The measures that we are discussing today are contained in the UK Government’s Finance (No 2) Bill. Finance bills are subject to an expedited timetable compared with other legislation, which has not given us much time to arrange for the consideration of this LCM.

In her budget statement on 26 November last year, the Chancellor of the Exchequer announced her intention to increase the amount of income tax due on income from property for taxpayers in England. From 27 April, the UK Government intends to separate out income from property from other types of income and increase the amount of income tax due on it by 2 percentage points. It was one of the few budget measures that was not leaked in advance, and there had been no prior consultation with the Scottish or Welsh Governments.

On budget day, we were informed that the plan was to offer the Scottish and Welsh Governments an equivalent flexibility. Both the Scottish and UK Governments agree that it is appropriate for the Scottish Parliament to give legislative consent to this measure, which amends the income tax rules contained in the Scotland Act 1998, and that is why we are here today.

Property income is defined in income tax legislation as income from rent or other receipts from estates and any interest or rights in or over land in the United Kingdom. Because it is already subject to Scottish income tax as a sub-category of non-savings, non-dividend income, the proposed change does not affect the overall Scottish income tax base. The proposal, instead, is to give Scotland a similar flexibility to the one that is being taken in England from 27 April. Under the proposals, whatever Scottish rates and bands of income tax are in place would continue to apply to income from property, but when making a Scottish rate resolution, the Scottish ministers would be able to include separate rates of income tax for income from property for Scottish taxpayers.

It is worth noting that, if the UK Government proceeds as planned and increases income tax on property income from April 2027, it will have a detrimental impact on the Scottish budget. Calculations made by His Majesty’s Revenue and Customs suggest that the changes would mean an increase to the block grant adjustment of around £42 million in 2027-28 and around £31 million subsequently. That would mean an overall worsening of the income tax net position, and, as a result, there will be a financial pressure on a future Scottish Government to use the power in order to offset that impact.

Further work is needed, but our initial analysis suggests that, if Scotland were to follow suit and increase Scottish rates by 2 percentage points, up to £32.5 million could be raised in 2027-28. That would result in a worse net position for that year by about £10 million. With that in mind, in any future discussions on the fiscal framework, we will make the point strongly that there should be no detriment to the Scottish budget as a result of the UK Government’s decision to change income tax in this way.

The UK Government’s decision to increase rates in England will result in a block grant adjustment, whether or not we consent to the additional flexibility, so my view is that it is better that we have that flexibility. I do not come here today with a proposal for how the power should be used—that is for a future Government to decide—but I recommend that we agree to having the additional flexibility.

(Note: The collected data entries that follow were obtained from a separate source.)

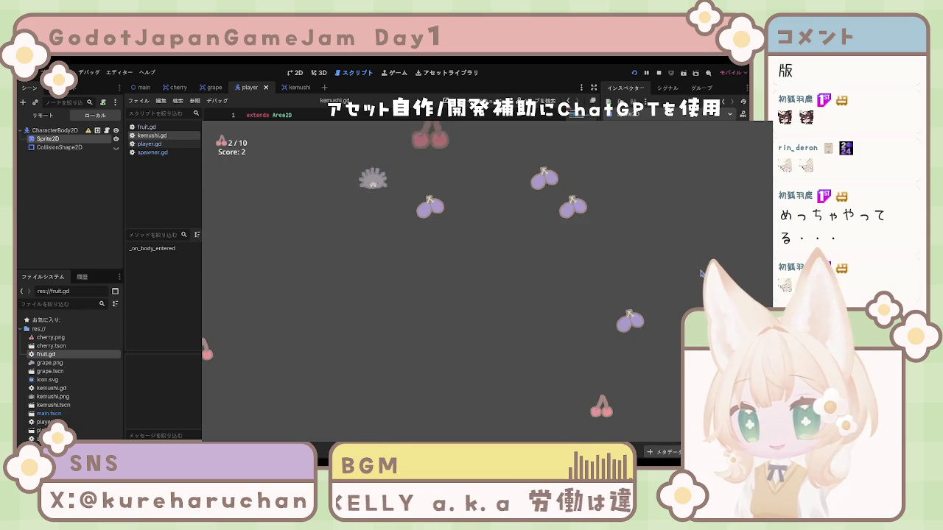
# Step: Steer the player ball around the field with the arrow keys, collecting falling cherries
pyautogui.press('Left')
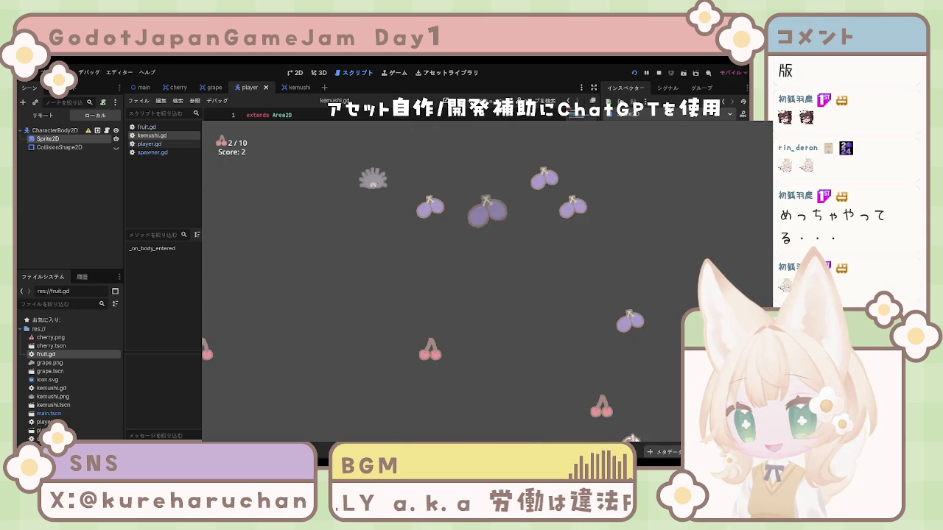
pyautogui.press('Up')
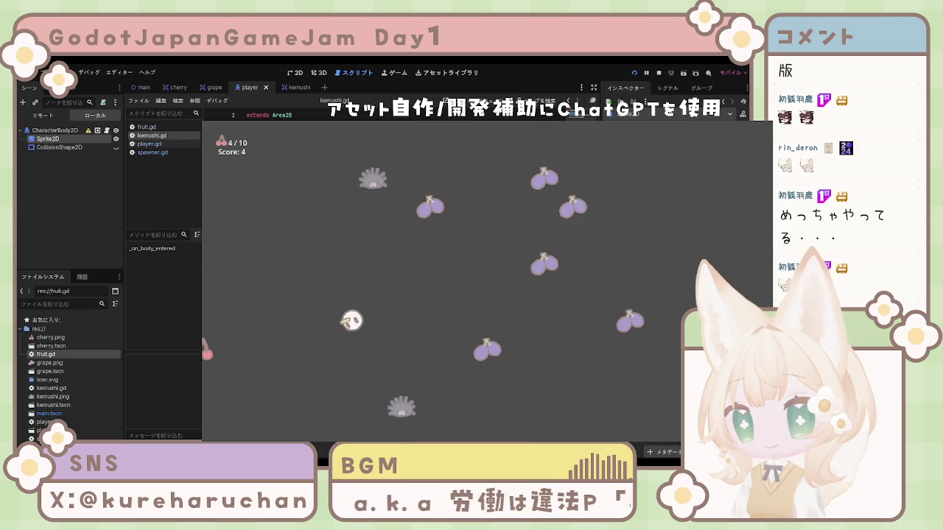
pyautogui.press('Up')
pyautogui.press('Right')
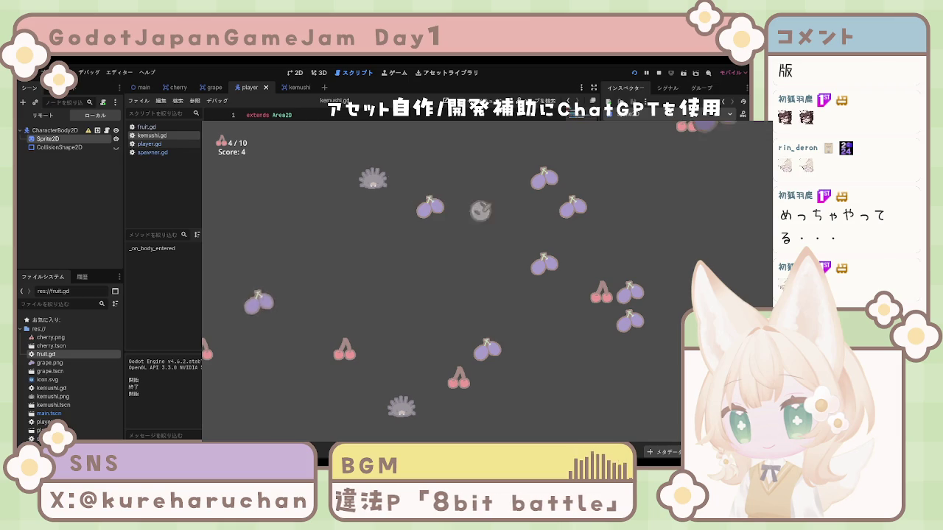
pyautogui.press('Right')
pyautogui.press('Left')
pyautogui.press('Right')
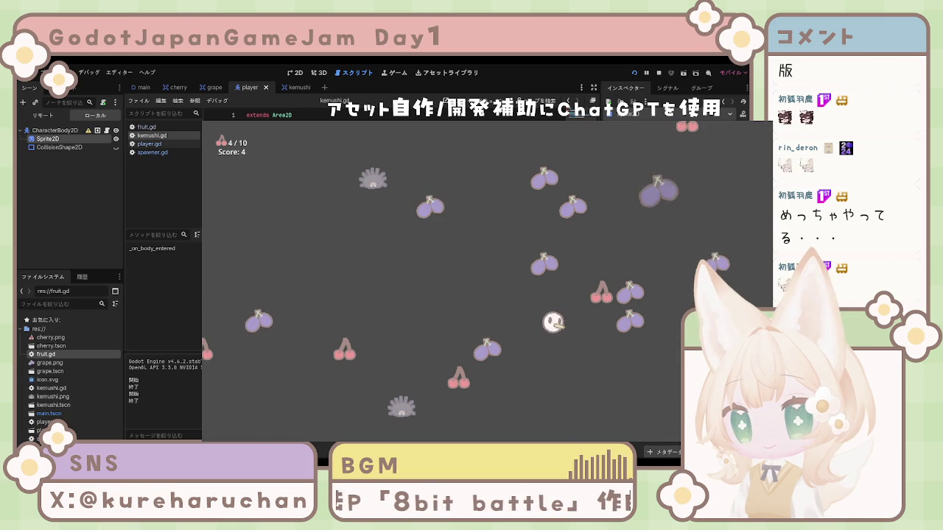
pyautogui.press('Left')
pyautogui.press('Right')
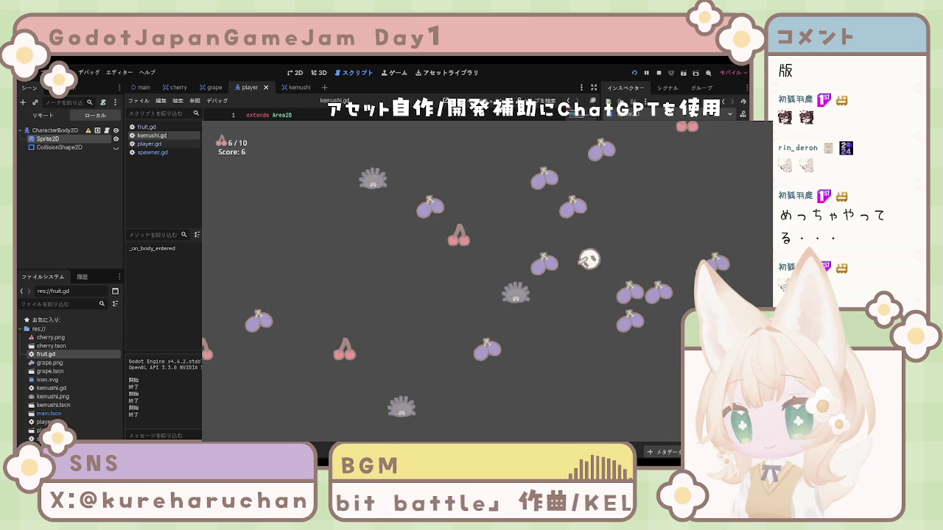
pyautogui.press('Left')
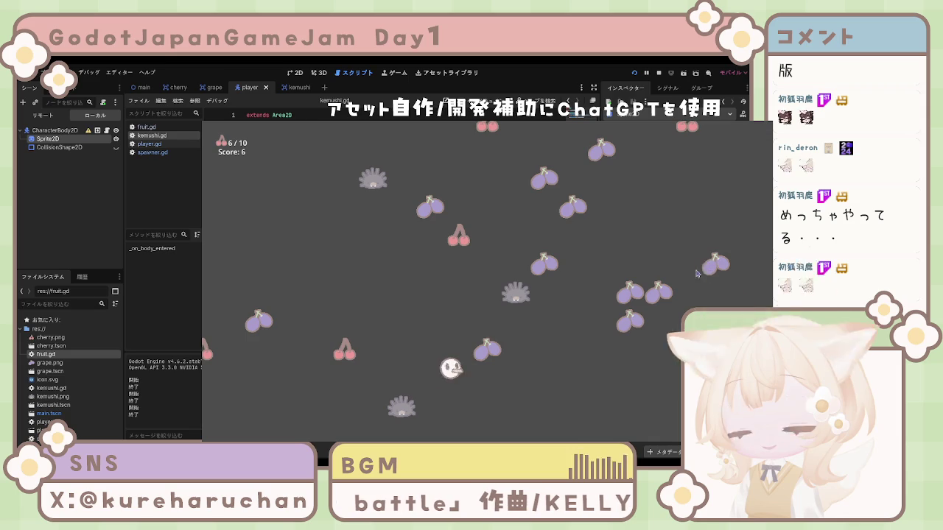
pyautogui.press('Right')
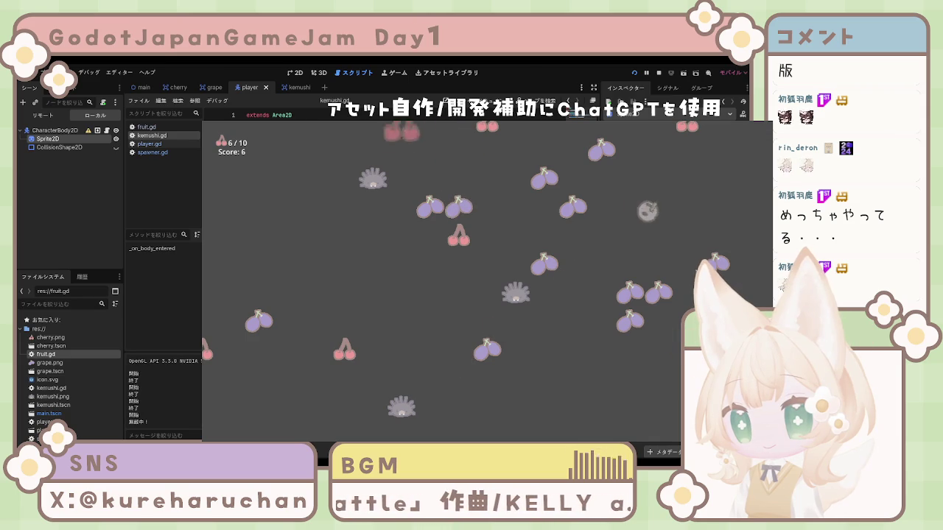
pyautogui.press('Left')
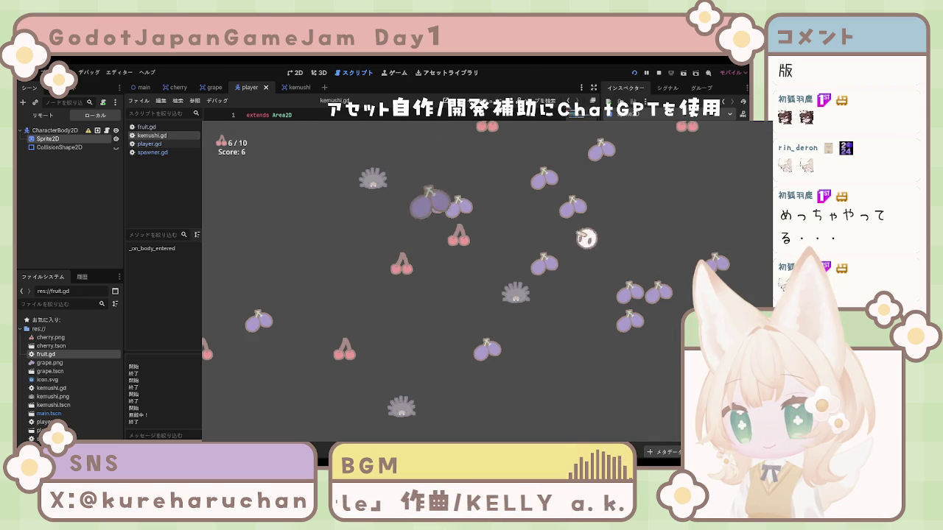
pyautogui.press('Left')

I note that there will be keen stakeholder interest in how a future Scottish Government might use the power. I expect there to be proper engagement and thorough consideration of the wider interactions and impacts before any such decision is taken.

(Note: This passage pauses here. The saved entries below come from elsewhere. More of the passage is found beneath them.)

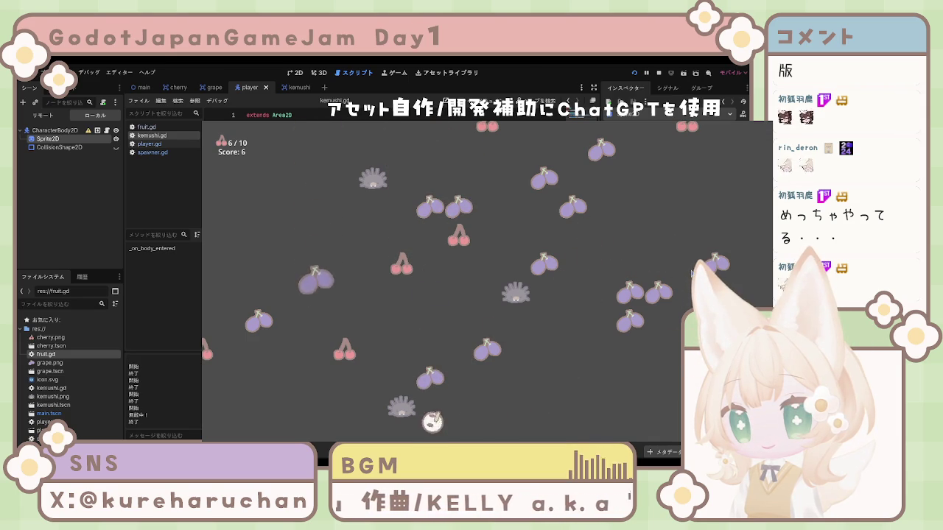
pyautogui.press('Right')
pyautogui.press('Up')
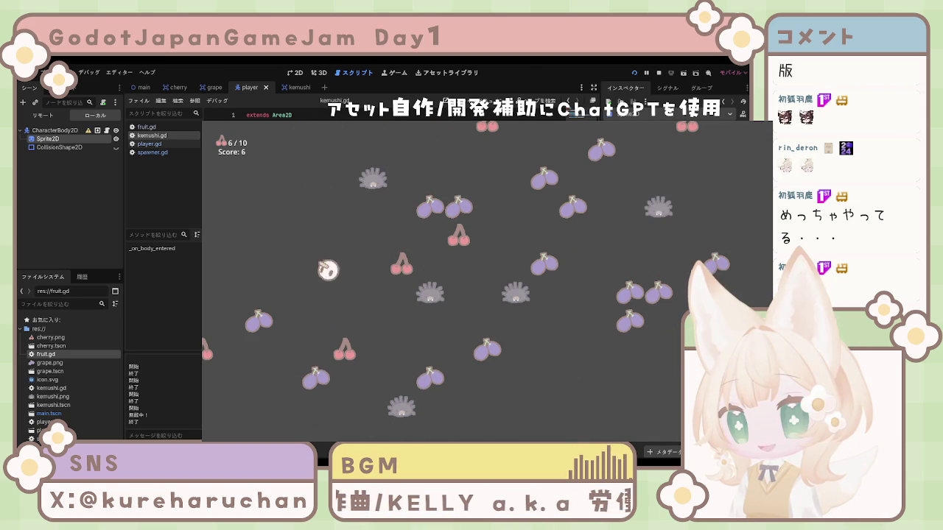
pyautogui.press('Down')
pyautogui.press('Up')
pyautogui.press('Right')
pyautogui.press('Left')
pyautogui.press('Up')
pyautogui.press('Right')
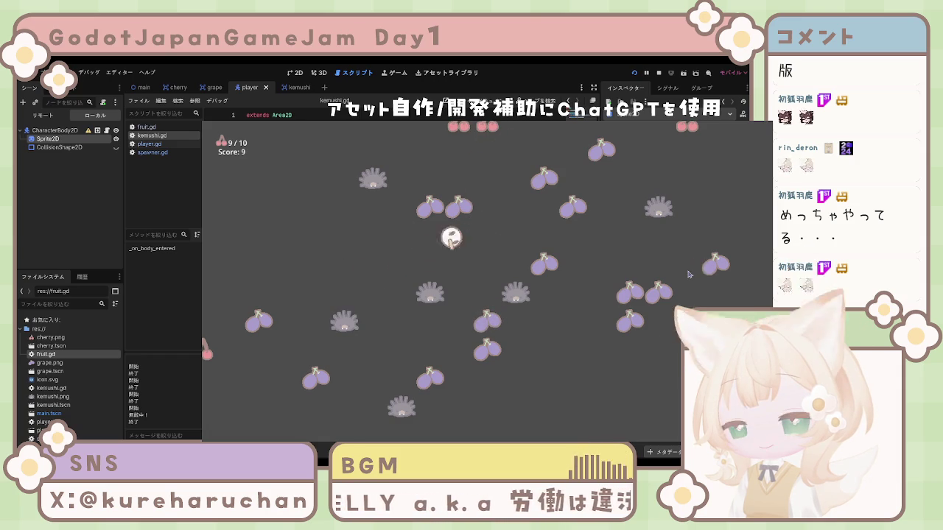
pyautogui.press('Left')
pyautogui.press('Right')
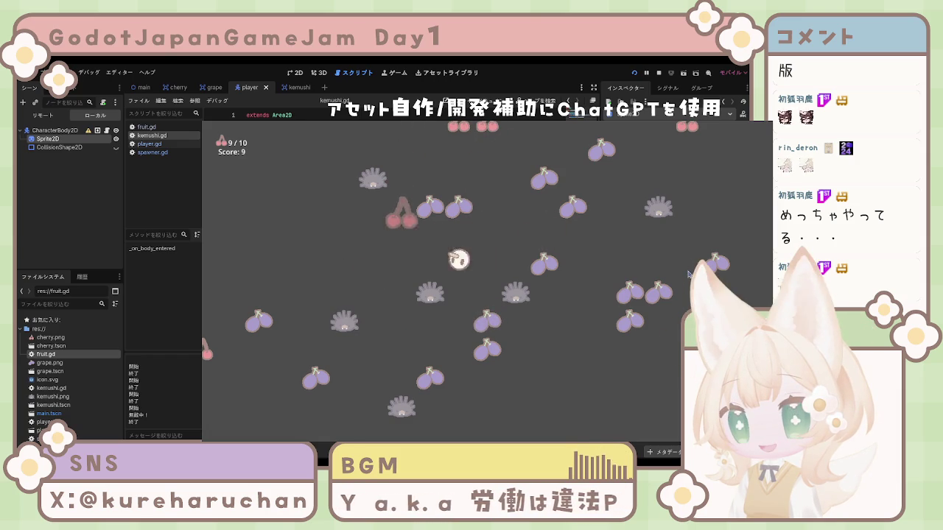
pyautogui.press('Up')
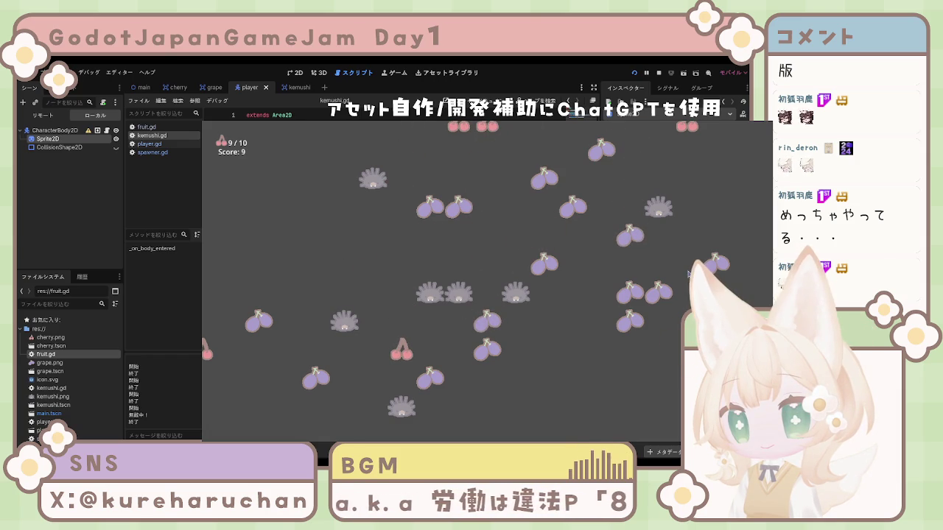
pyautogui.press('Down')
pyautogui.press('Left')
pyautogui.press('Left')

Finance and Public Administration Committee [Draft]

Finance (No 2) Bill

Meeting date: 27 January 2026

Ivan McKee

The position is clear, although we need to consider the matter more deeply to understand why the figure will be £42 million in the first year before dropping to £31 million in subsequent years. We think that that is to do with the way in which self-assessment works and the timing issues in that regard, but we are engaging with HMRC to get more detail on that.

In principle, you are correct. Once things have settled down, our estimations and HMRC’s estimations are broadly similar. If we choose not to raise rates by a similar amount, there will be a cost in reduced revenue for the Scottish Government.